Murray Street (DGC Records)

By Ken Shimamoto

Now what would you expect from the folks who wore the influence of Glenn Branca (avant-garde composer, noted sci-fi dweeb) on their sleeves, brought skronk to rock ‘n roll some 20 years ago, set an indie benchmark with 1988’s sprawling Daydream Nation, and once, a while back, sent a large chunk of a Tarrant County audience for Neil Young & Crazy Horse streaming for the aisles with their hands clamped firmly over their ears to escape waves of shrieking feedback? What would you expect from a band unafraid of, uh, alienating its listeners?

A big surprise. Murray Street is actually a very sober, tonal, lyrical listening experience. Reportedly the second installment of “a trilogy about the cultural history of Lower Manhattan,” the album is named after the birthplace of Lionel Trains (speaking of Neil Young) and the location of Sonic Youth’s studio, where an engine from one of the planes that struck the Twin Towers landed (sessions were delayed by the subsequent cordoning off of the area).

Which is not to say that there’s no skronk here. (I dare you to sit through the industrial noise section of “Karen Revisited” without ripping the c.d. out of the player. If you hang on, however, you’ll be rewarded by the song’s hauntingly ethereal coda.) The saving grace is that the noise appears within a middle-period Velvet Underground-like set of songs that seems to capture the somber, reflective mood of post-9/11 NYC.

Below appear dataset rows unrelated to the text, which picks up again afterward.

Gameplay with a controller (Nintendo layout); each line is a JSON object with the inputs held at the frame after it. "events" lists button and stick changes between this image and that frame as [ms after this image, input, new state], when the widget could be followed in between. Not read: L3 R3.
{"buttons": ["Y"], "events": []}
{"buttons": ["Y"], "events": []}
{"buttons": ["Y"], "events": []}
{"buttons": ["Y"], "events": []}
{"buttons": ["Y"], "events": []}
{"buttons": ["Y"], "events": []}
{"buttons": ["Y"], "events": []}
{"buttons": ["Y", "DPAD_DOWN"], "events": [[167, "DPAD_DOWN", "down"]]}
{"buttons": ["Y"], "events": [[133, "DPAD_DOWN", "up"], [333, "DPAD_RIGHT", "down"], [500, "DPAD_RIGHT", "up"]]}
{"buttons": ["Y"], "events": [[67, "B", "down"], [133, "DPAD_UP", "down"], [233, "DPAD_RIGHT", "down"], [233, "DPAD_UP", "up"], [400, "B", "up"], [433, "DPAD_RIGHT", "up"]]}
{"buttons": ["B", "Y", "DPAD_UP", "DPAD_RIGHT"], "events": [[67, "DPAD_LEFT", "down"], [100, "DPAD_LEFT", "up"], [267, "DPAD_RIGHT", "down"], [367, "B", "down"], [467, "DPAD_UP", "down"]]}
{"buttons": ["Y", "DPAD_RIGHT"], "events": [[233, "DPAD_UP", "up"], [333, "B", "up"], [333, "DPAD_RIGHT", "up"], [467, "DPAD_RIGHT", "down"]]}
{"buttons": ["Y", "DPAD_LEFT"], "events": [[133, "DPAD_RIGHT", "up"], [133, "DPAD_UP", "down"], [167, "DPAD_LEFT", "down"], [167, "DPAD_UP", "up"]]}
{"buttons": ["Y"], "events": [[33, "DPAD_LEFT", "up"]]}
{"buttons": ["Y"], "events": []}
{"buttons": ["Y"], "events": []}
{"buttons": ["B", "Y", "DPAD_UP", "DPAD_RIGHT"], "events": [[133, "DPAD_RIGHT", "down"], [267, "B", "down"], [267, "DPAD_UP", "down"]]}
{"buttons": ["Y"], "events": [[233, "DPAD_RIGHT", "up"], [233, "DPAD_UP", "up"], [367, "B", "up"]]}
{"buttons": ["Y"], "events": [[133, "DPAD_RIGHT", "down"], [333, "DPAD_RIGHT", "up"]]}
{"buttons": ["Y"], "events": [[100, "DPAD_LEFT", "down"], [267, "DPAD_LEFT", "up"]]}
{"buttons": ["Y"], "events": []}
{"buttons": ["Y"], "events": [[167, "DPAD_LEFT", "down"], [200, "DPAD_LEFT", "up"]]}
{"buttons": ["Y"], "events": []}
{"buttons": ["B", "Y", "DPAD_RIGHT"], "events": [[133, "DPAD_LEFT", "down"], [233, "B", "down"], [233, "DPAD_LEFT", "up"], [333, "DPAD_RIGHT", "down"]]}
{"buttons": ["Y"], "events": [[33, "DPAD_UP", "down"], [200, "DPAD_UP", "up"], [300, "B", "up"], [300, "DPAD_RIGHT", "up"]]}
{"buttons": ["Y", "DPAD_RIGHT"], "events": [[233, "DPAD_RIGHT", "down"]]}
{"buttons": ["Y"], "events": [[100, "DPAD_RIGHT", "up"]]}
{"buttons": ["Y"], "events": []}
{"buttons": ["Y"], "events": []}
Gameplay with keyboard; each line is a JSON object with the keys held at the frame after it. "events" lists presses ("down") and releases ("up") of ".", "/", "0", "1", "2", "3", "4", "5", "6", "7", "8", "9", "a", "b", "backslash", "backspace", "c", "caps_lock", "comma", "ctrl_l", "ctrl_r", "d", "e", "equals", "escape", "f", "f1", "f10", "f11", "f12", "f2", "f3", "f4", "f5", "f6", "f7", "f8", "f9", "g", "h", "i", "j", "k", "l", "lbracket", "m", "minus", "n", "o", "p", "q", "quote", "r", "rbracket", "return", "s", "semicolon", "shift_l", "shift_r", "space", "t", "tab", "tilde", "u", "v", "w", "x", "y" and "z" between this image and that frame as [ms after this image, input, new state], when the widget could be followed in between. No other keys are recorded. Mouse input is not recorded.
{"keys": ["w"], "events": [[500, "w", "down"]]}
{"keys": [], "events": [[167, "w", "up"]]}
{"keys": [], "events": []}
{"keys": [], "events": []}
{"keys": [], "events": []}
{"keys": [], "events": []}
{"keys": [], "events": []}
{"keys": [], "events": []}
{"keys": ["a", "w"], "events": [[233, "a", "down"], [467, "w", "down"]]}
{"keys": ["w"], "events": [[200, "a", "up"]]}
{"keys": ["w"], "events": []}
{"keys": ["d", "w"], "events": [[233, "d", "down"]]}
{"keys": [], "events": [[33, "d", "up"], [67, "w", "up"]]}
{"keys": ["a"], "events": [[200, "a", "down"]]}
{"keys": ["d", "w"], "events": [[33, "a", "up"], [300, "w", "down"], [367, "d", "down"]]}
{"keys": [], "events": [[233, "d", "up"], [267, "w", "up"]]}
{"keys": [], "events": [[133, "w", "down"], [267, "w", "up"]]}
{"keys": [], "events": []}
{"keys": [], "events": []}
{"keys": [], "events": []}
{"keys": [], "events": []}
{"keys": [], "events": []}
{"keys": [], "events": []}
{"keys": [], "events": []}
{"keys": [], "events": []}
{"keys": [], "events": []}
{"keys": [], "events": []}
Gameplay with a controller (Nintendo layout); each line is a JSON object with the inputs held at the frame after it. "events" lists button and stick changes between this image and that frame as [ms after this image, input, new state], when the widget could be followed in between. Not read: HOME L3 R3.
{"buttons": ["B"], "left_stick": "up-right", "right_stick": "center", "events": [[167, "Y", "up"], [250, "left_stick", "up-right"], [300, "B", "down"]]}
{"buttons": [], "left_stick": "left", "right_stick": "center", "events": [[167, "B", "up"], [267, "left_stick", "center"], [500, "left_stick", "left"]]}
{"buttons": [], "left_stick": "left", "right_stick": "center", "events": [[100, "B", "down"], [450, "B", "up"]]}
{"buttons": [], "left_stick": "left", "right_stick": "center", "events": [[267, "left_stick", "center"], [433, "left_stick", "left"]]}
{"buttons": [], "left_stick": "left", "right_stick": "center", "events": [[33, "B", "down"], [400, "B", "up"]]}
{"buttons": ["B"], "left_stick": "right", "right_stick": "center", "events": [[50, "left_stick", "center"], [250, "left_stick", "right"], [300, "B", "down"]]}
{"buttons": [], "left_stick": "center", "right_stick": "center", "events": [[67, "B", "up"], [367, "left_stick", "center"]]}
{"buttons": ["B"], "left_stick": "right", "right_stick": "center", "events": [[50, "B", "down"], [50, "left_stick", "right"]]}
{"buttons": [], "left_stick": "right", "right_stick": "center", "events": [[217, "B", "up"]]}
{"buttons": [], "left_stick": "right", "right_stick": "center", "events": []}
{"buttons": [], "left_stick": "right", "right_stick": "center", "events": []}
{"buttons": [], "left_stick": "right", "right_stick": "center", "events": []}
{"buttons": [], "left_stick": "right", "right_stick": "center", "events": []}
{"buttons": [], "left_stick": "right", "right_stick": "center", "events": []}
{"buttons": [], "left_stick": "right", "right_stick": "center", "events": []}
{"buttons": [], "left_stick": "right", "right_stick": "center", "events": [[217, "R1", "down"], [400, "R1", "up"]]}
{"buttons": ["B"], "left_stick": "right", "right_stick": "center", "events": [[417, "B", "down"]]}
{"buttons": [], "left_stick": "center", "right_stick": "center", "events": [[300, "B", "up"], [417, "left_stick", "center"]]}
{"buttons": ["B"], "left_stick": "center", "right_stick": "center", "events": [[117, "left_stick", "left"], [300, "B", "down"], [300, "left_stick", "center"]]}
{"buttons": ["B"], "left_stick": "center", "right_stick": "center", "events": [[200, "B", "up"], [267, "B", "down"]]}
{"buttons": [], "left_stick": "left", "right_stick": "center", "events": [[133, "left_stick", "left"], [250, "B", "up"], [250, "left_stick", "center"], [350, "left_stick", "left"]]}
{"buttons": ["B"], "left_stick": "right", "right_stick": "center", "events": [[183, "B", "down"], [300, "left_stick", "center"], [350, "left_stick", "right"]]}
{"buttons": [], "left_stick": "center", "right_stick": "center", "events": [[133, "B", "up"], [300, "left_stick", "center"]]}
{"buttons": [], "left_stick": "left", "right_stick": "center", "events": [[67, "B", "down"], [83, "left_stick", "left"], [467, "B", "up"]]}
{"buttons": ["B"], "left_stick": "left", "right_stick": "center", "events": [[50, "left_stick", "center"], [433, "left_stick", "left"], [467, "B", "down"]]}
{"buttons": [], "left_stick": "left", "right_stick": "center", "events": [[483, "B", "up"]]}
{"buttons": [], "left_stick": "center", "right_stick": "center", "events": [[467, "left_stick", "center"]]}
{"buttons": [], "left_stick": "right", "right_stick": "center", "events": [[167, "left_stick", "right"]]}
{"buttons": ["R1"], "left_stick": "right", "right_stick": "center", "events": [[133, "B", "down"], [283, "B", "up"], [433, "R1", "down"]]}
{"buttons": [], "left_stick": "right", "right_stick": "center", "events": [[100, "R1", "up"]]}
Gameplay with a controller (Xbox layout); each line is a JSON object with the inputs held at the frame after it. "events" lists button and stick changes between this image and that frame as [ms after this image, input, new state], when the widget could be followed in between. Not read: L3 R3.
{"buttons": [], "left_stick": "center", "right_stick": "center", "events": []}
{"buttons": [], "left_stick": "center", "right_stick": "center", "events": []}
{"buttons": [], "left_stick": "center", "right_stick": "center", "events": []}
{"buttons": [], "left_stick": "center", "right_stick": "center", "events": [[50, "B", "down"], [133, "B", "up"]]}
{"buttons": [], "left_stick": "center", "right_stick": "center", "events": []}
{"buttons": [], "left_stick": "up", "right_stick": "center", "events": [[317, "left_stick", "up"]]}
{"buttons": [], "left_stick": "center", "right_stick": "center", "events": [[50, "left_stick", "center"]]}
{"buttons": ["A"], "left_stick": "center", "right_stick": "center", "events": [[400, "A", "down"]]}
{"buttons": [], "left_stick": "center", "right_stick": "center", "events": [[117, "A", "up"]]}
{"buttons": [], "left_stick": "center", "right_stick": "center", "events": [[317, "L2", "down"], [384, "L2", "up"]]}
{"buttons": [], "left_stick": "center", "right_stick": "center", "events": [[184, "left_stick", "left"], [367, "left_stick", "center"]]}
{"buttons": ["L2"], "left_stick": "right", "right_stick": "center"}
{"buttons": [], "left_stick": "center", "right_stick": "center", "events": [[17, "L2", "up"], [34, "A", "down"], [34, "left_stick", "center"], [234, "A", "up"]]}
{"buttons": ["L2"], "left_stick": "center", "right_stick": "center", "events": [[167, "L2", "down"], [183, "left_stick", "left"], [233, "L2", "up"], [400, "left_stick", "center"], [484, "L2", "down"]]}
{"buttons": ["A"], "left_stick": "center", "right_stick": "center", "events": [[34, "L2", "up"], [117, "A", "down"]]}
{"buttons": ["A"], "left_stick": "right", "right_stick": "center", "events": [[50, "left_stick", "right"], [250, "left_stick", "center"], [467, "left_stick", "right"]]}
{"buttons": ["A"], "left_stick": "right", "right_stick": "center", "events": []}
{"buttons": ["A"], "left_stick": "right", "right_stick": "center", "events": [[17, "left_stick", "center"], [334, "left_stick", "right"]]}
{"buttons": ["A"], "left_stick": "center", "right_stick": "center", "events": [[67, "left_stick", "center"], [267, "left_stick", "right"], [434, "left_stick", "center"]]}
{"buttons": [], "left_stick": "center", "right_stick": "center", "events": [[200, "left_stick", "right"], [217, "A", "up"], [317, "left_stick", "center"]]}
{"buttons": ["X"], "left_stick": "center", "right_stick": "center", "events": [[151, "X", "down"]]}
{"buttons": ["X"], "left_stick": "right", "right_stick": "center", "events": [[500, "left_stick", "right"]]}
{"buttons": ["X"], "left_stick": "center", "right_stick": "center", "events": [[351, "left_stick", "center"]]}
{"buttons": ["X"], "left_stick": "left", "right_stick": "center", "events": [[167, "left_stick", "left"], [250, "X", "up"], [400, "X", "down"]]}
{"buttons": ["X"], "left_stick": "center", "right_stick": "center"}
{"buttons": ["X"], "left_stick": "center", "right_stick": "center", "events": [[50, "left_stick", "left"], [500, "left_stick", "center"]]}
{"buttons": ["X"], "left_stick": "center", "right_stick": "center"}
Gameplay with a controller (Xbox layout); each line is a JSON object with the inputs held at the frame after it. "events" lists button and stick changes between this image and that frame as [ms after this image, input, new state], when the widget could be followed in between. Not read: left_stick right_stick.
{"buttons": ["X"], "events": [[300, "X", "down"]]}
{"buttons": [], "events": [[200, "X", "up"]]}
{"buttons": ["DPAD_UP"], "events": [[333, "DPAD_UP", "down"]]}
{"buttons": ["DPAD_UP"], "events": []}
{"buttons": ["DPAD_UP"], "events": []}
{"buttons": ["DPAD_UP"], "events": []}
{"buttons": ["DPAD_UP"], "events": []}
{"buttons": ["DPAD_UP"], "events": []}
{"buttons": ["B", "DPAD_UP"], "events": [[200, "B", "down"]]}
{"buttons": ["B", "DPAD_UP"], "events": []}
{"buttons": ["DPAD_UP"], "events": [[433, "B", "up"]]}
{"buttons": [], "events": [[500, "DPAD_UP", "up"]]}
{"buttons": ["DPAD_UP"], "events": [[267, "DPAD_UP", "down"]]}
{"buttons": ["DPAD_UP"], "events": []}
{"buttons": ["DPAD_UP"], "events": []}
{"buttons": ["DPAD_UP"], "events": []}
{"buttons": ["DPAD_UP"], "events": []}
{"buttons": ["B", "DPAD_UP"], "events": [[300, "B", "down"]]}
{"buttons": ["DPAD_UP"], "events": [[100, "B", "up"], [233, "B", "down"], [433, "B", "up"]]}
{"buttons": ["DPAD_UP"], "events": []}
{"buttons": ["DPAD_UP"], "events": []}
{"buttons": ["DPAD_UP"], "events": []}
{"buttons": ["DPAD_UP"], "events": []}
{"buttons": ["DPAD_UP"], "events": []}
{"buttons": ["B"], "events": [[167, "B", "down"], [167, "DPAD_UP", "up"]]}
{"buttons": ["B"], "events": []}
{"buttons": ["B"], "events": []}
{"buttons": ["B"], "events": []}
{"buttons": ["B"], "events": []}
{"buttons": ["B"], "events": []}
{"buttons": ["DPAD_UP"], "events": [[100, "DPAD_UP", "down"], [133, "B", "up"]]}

Of course, there’s plenty of exploratory guitarissimo from stalwarts Moore, his spouse Kim Gordon, and Lee Ranaldo, along with new guy Jim O’Rourke. On “Radical Adults Lick Godhead Style,” the horn players from the punk/jazz power trio Borbetomagus make an appearance that will either remind you of John Coltrane’s Meditations or the mating cries of crazed bull elephants, depending on your previous exposure to free jazz. (Fans of Austin’s late Lord High Fixers will approve.)